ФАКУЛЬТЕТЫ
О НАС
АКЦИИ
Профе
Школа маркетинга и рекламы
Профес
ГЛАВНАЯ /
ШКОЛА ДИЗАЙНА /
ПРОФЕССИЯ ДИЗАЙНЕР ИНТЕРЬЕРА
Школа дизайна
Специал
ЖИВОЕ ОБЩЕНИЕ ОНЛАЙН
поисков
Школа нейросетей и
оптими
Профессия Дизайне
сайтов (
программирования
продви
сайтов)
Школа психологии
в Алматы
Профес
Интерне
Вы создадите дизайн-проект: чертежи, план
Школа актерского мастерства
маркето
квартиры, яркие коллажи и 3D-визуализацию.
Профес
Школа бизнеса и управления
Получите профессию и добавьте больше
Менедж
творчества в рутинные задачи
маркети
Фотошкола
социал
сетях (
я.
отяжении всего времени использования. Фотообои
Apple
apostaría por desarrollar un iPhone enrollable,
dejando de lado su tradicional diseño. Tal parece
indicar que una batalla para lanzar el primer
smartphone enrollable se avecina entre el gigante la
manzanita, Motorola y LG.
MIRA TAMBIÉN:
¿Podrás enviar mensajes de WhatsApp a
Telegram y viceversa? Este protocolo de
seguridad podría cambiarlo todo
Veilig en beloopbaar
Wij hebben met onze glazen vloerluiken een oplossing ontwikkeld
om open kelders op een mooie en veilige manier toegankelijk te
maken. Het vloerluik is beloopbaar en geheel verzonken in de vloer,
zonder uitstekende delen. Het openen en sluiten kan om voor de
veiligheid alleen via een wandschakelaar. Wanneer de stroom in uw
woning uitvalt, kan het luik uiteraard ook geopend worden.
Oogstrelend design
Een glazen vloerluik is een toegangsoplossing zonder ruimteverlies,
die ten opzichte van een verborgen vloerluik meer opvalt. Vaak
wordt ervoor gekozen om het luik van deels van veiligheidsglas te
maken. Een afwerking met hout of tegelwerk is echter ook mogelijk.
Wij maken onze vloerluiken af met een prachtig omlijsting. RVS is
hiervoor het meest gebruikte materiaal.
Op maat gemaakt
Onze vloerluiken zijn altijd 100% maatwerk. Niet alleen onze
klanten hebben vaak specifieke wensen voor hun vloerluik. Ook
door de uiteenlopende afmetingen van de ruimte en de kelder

━━━

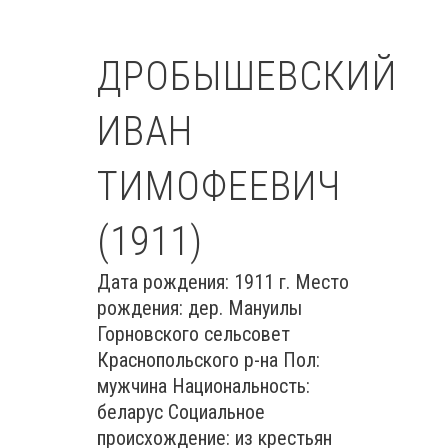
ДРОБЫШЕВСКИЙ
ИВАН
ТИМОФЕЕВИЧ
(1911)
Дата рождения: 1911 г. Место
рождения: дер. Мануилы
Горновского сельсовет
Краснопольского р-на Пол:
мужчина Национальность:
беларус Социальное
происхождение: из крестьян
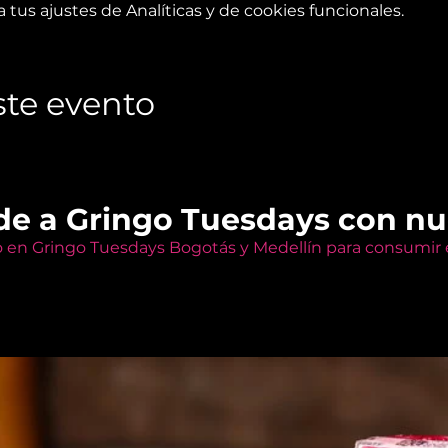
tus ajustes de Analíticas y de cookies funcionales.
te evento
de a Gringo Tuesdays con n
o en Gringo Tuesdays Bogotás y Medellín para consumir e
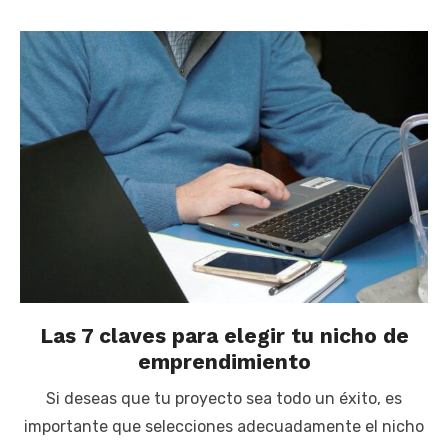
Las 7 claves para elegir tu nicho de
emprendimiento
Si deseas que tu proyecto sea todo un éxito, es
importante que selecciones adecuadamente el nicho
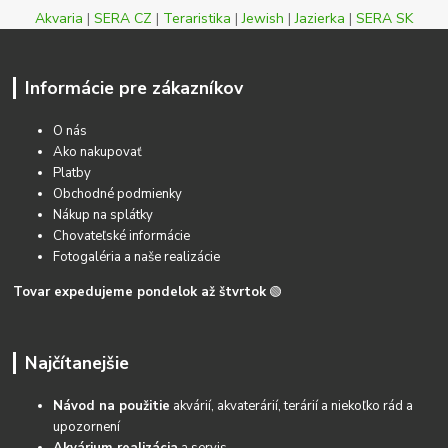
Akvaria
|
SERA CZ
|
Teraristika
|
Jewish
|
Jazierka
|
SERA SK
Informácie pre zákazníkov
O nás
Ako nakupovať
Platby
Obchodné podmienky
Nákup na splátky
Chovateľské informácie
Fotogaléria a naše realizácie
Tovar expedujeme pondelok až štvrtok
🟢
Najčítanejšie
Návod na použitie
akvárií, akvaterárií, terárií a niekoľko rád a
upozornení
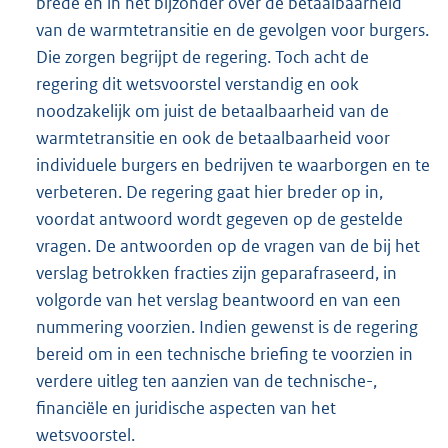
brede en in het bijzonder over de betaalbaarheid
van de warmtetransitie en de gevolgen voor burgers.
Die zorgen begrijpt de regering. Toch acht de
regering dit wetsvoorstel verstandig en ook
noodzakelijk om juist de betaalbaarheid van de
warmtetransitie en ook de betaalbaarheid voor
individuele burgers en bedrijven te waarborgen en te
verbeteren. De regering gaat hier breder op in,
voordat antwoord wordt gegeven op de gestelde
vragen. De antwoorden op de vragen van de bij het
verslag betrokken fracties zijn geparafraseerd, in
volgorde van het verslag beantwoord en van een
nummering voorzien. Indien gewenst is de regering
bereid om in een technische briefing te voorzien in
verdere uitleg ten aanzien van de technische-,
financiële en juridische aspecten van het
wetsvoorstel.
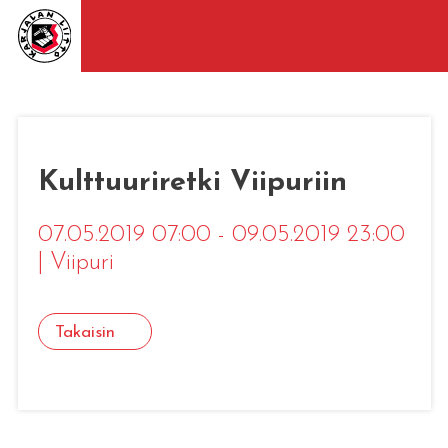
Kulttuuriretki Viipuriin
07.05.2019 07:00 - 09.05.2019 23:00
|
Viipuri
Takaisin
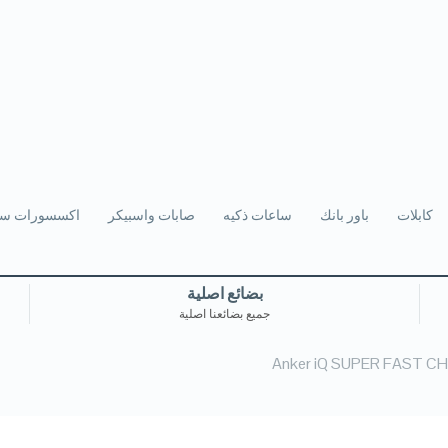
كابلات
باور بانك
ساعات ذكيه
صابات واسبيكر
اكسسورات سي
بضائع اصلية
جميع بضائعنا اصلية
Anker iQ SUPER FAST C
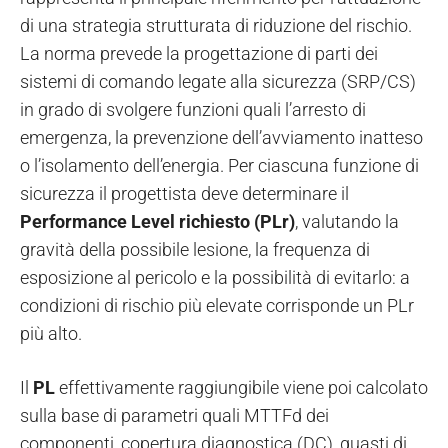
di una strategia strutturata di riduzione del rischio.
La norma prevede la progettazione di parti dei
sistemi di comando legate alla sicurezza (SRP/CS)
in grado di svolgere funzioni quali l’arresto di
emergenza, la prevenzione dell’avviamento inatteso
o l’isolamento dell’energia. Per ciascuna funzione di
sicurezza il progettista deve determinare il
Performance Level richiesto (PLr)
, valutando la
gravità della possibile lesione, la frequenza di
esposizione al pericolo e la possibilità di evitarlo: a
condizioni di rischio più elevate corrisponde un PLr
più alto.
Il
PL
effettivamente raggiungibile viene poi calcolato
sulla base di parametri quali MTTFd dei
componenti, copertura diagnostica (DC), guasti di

━━━

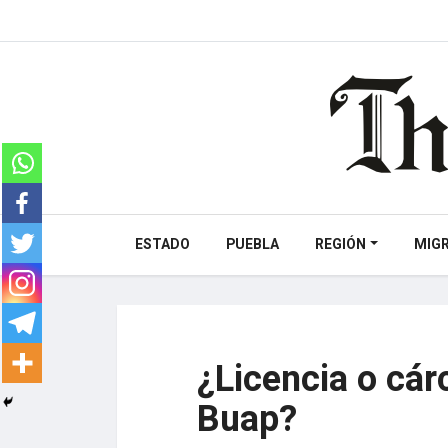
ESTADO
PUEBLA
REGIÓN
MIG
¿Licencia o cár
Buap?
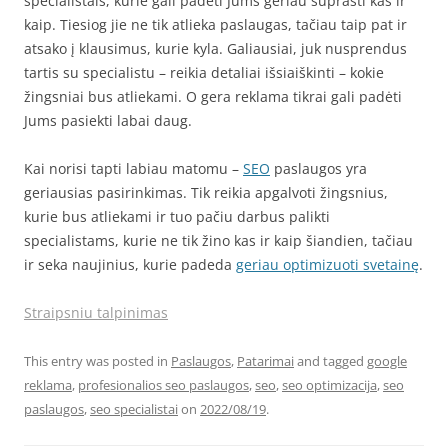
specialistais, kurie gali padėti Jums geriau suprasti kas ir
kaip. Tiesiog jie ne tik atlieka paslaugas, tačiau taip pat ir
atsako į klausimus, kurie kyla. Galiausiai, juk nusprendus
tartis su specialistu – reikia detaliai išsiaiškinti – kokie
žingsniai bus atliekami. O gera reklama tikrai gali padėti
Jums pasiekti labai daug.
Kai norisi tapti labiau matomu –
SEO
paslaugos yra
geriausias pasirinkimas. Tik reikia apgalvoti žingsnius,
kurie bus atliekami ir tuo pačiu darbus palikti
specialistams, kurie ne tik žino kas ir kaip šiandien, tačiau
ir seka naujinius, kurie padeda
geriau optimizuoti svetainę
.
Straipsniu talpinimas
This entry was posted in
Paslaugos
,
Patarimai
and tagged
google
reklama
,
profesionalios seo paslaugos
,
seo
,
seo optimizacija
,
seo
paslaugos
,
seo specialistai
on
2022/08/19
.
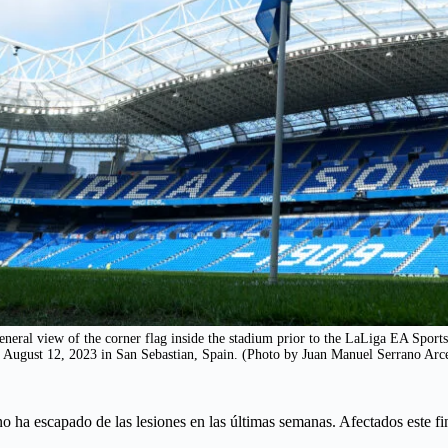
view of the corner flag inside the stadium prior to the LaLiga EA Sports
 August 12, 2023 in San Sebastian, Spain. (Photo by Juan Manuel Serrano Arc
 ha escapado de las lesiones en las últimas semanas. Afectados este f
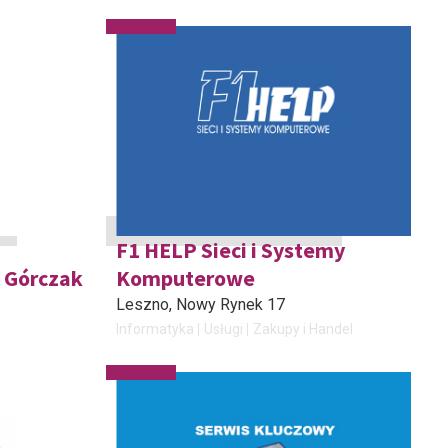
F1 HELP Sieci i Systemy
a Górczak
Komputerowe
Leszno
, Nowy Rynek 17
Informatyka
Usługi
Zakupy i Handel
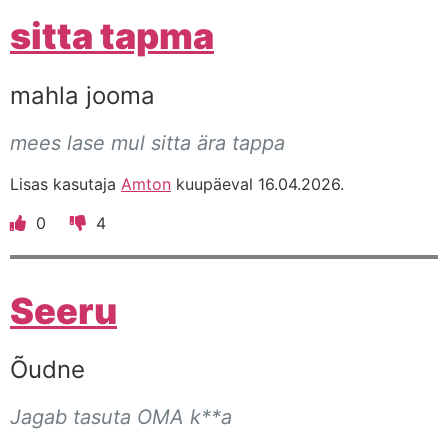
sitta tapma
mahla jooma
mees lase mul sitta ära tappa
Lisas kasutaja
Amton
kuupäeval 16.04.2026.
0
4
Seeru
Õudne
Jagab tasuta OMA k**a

━━━

EXERCISE AIM: When you reach the line with "اكسسورات سي" in the records above, begin repeating the lines exactly, and stop after the line with "componenti, copertura diagnostica". Skip all pictures.

RESULT OF THIS EXERCISE:
اكسسورات سي
بضائع اصلية
جميع بضائعنا اصلية
Anker iQ SUPER FAST C
di una strategia strutturata di riduzione del rischio.
La norma prevede la progettazione di parti dei
sistemi di comando legate alla sicurezza (SRP/CS)
in grado di svolgere funzioni quali l’arresto di
emergenza, la prevenzione dell’avviamento inatteso
o l’isolamento dell’energia. Per ciascuna funzione di
sicurezza il progettista deve determinare il
Performance Level richiesto (PLr)
, valutando la
gravità della possibile lesione, la frequenza di
esposizione al pericolo e la possibilità di evitarlo: a
condizioni di rischio più elevate corrisponde un PLr
più alto.
Il
PL
effettivamente raggiungibile viene poi calcolato
sulla base di parametri quali MTTFd dei
componenti, copertura diagnostica (DC), guasti di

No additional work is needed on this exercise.